To make up for my lack of recent posts, I've decided to share with you a sermon I wrote about gratitude.  My Youth Group students led a service the other night, and as part of it we read the story of Jacob and Esau. I was asked to say a few words about the story.  As a nice little companion, I also highly recommend watching "The Science of Happiness -- An Experiment in Gratitude" (https://www.youtube.com/watch?v=oHv6vTKD6lg).  So, so, so worth it!  Anyways, let's pretend that I wrote this specifically as a new blog post and am not just kinda sorta cheating by pasting in this speech instead.



Good evening, and Shabbat Shalom!  On behalf of the Youth Group I’d like to thank you all for coming this evening to worship with us.  We talk often of the importance of guiding our students through their religious journeys; your presence here tonight is a wonderful symbol of that community support.
Tonight Rabbi Block took us through the well-known tale of Jacob and Esau.  When planning this d’var torah I briefly considered giving a talk on twins – they do say talk about what you know.  However, I decided not to take the obvious route and instead want to take a few moments to talk about youth.  After all it is the youth of our congregation who, in part, brought us here together tonight. 
Whenever I read the story of Jacob and Esau I always find myself cringing at Jacob and Esau’s actions over the birthright.  Perhaps it’s because I spend my days surrounded by children, but it always strikes a nerve with me when I experience behavior that cannot be described any other way than as childish.  To sell a birthright for a bowl of lentil stew, as Esau did, is a classic example of impatience and impulsivity.  As he did not value his birthright over an earthly or physical desire, by his actions Esau demonstrated that he did not deserve to be the one who continued the responsibilities and rewards of his lineage under God's covenant, since he did not have the steady, thoughtful qualities required.
But what about Jacob?  His scheming with his mother to receive his father’s blessing didn’t exactly inspire a lot of confidence either.  Someone looking for a truly honorable hero in this passage might as well keep on looking.  Political Science professor Daniel J. Elazar suggests the Old Testament indicates that a bright, calculating person who, at times, is less than honest, is preferable as a founder over a bluff, impulsive one who cannot make discriminating choices.  Does that excuse Jacob?  I don’t really know.  What I do know is that this whole portion for me boils down to the idea of entitlement.

* **Explore the material**
(A) Locate every line in the entries below that contains the word "answer", and copy each such line.
(B) Write the next part of the sermon on Jacob and Esau above, beginning after its final sentence.

* **Data shown**
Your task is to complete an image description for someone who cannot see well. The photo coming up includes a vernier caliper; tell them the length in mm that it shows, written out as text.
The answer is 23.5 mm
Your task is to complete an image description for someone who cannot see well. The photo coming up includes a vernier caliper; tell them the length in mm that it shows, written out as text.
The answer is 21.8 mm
==
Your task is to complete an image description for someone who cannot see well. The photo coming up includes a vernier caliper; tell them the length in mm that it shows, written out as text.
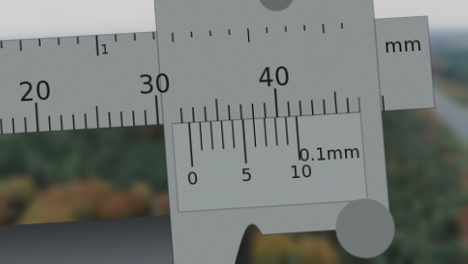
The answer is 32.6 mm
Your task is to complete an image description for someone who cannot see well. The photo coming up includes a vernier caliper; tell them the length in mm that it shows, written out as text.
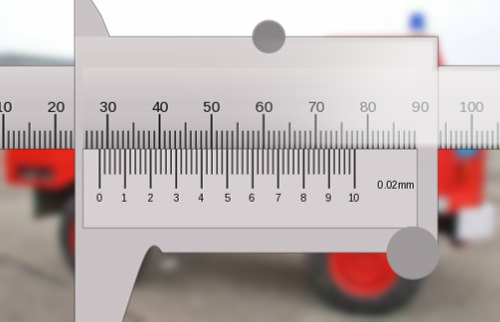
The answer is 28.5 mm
* * *
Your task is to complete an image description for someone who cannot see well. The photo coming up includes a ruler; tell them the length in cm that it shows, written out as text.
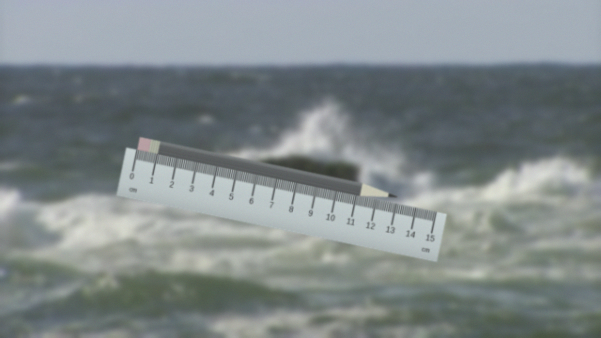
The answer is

* **Results for the exercise**
(A)
The answer is 23.5 mm
The answer is 21.8 mm
The answer is 32.6 mm
The answer is 28.5 mm
The answer is

(B)
Merriam-Webster dictionary defines entitlement as “the condition of having a right to have, do, or get something;

Or the feeling or belief that you deserve to be given something (such as special privileges).”  It’s the second part of that definition that gets to me – what makes us so righteous or privileged as to determine what we do or do not deserve?  Sure, we regularly negotiate salaries or wages at work so we feel fairly compensated for our time and energy.  We tell our spouses, families, and friends that our feelings deserve not to be ignored or minimized. We tell ourselves that we deserve a cookie after a hard day…or a cookie to celebrate a great day…or a cookie to celebrate going for a run…or a cookie to distract us from the fact that we may have forgotten to go on that run.  The point is that there is often a fine line between receiving what we truly deserve and what we feel we are owed. 
In 2012 Psychology Today addressed this specific conundrum as it relates to youth.  Dr. Carl Pickhardt noted, “Why more entitled? When a child becomes more willful or strong-willed, as typically occurs in adolescence, a significant change in thinking can occur when something is desired—a change I call ‘the conditional shift.' The thinking seems proceeds like this.

"If I want something, I want it a lot." Now there is an increased importance attached to wants.

"If I want it a lot, I must have it." Now there is urgency to get one's way.

"If I must have it" (here is the conditional shift) "I SHOULD get it." Now there is a sense of entitlement to satisfaction.

"If I don't get what I should" (to which I believe I am entitled) "I will feel treated unfairly." Now refusal of a want feels like a deprivation of a fundamental right, hence the sense of feeling wronged.”
Jacob and Esau’s complicated relationship certainly highlights this conditional shift.  The lengths they were willing to go to get what they felt they deserved ultimately defined the trajectories of their lives as foretold by God’s statement to Rebecca: “Two nations are in thy womb, and two manner of people shall be separated from thy bowels; and the one people shall be stronger than the other people; and the elder shall serve the younger."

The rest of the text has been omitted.